(Excerpts from a dataset)
━━━━━━━━━━━━━━━━━━━━

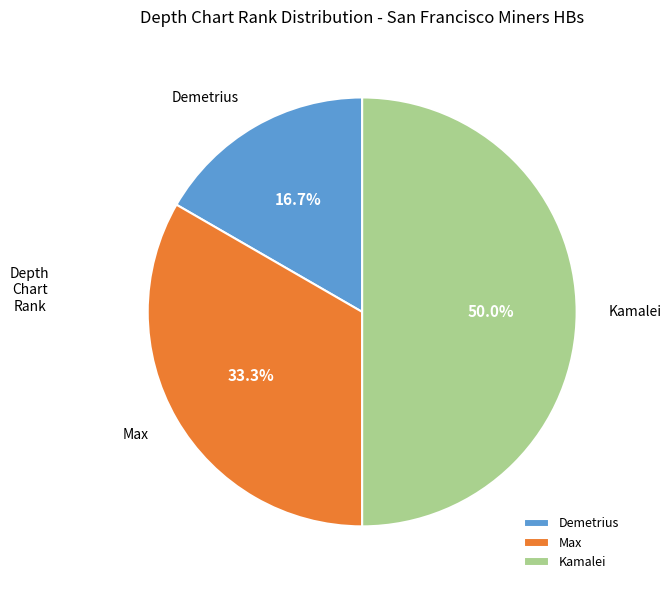

Does Demetrius represent more than half of the total?

No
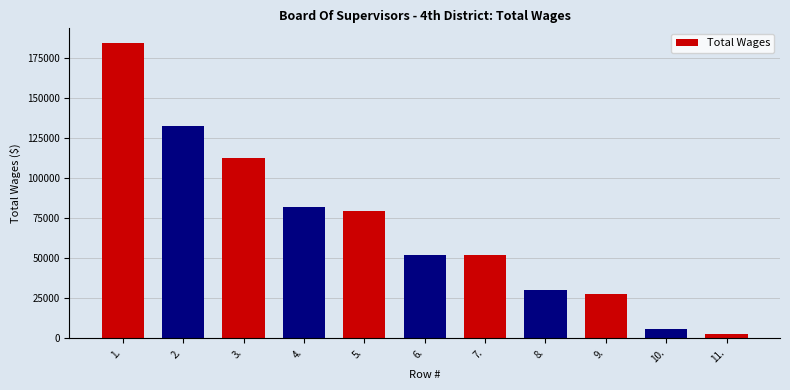

What is the maximum value shown in the chart?

184101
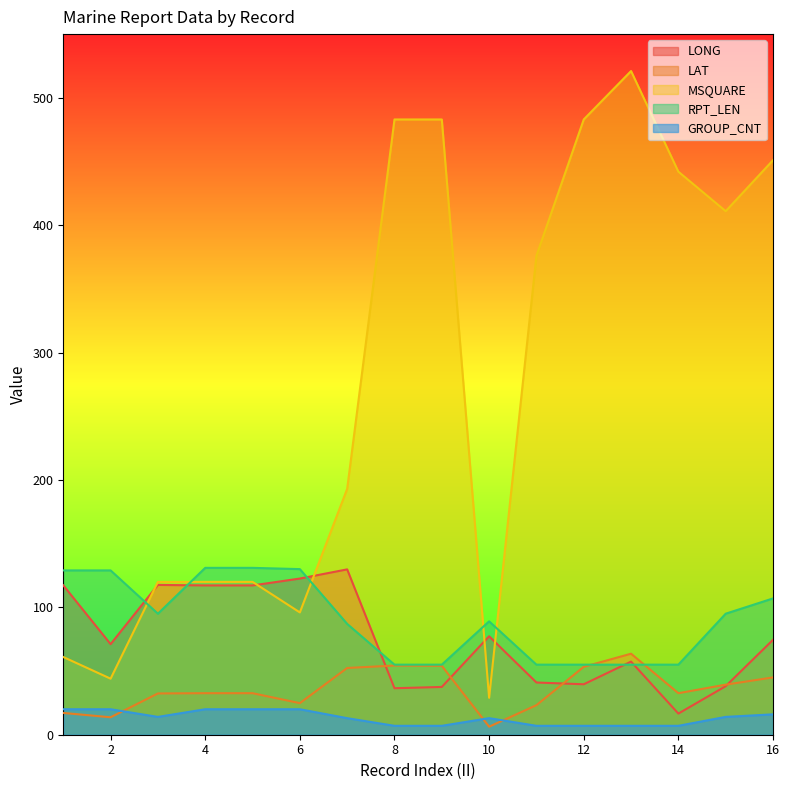

Reading right to left, transcribe all the data shown in this chart.

LONG: 74.5	38.1	16.6	57.4	39.6	41.0	77.3	37.5	36.5	129.8	122.6	117.2	117.2	117.6	71.1	117.3
LAT: 45.0	39.3	32.6	63.6	53.3	23.2	6.3	54.1	54.3	52.4	24.8	32.6	32.6	32.4	13.7	17.1
MSQUARE: 451.0	411.0	442.0	521.0	483.0	376.0	29.0	483.0	483.0	193.0	96.0	120.0	120.0	120.0	44.0	61.0
RPT_LEN: 107.0	95.0	55.0	55.0	55.0	55.0	89.0	55.0	55.0	87.0	130.0	131.0	131.0	95.0	129.0	129.0
GROUP_CNT: 16.0	14.0	7.0	7.0	7.0	7.0	13.0	7.0	7.0	13.0	20.0	20.0	20.0	14.0	20.0	20.0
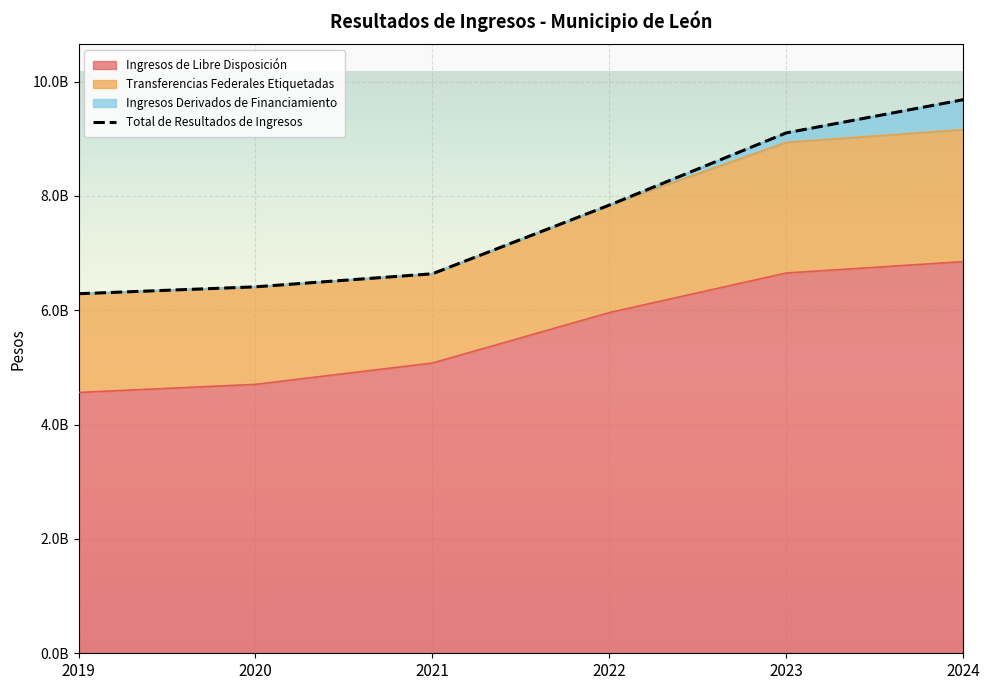

What is the sum of all values?

45960133470.9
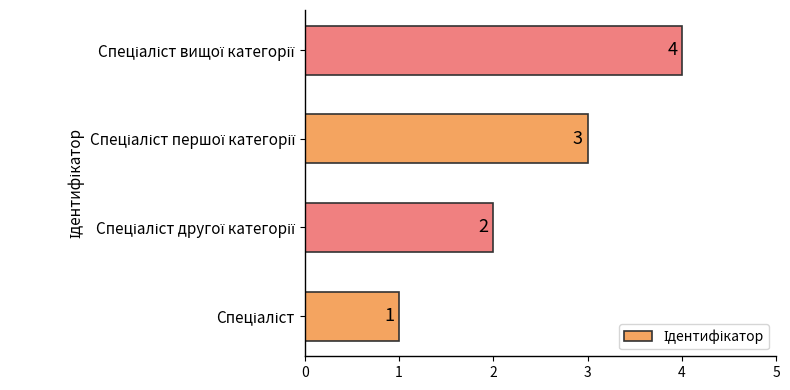

What is the greatest value displayed?

4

━━━━━━━━━━━━━━━━━━━━

> What to work on
Reproduce every record above verbatim, leaving out the pictures.

> Solution
Does Demetrius represent more than half of the total?

No

What is the maximum value shown in the chart?

184101

Reading right to left, transcribe all the data shown in this chart.

LONG: 74.5	38.1	16.6	57.4	39.6	41.0	77.3	37.5	36.5	129.8	122.6	117.2	117.2	117.6	71.1	117.3
LAT: 45.0	39.3	32.6	63.6	53.3	23.2	6.3	54.1	54.3	52.4	24.8	32.6	32.6	32.4	13.7	17.1
MSQUARE: 451.0	411.0	442.0	521.0	483.0	376.0	29.0	483.0	483.0	193.0	96.0	120.0	120.0	120.0	44.0	61.0
RPT_LEN: 107.0	95.0	55.0	55.0	55.0	55.0	89.0	55.0	55.0	87.0	130.0	131.0	131.0	95.0	129.0	129.0
GROUP_CNT: 16.0	14.0	7.0	7.0	7.0	7.0	13.0	7.0	7.0	13.0	20.0	20.0	20.0	14.0	20.0	20.0

What is the sum of all values?

45960133470.9

What is the greatest value displayed?

4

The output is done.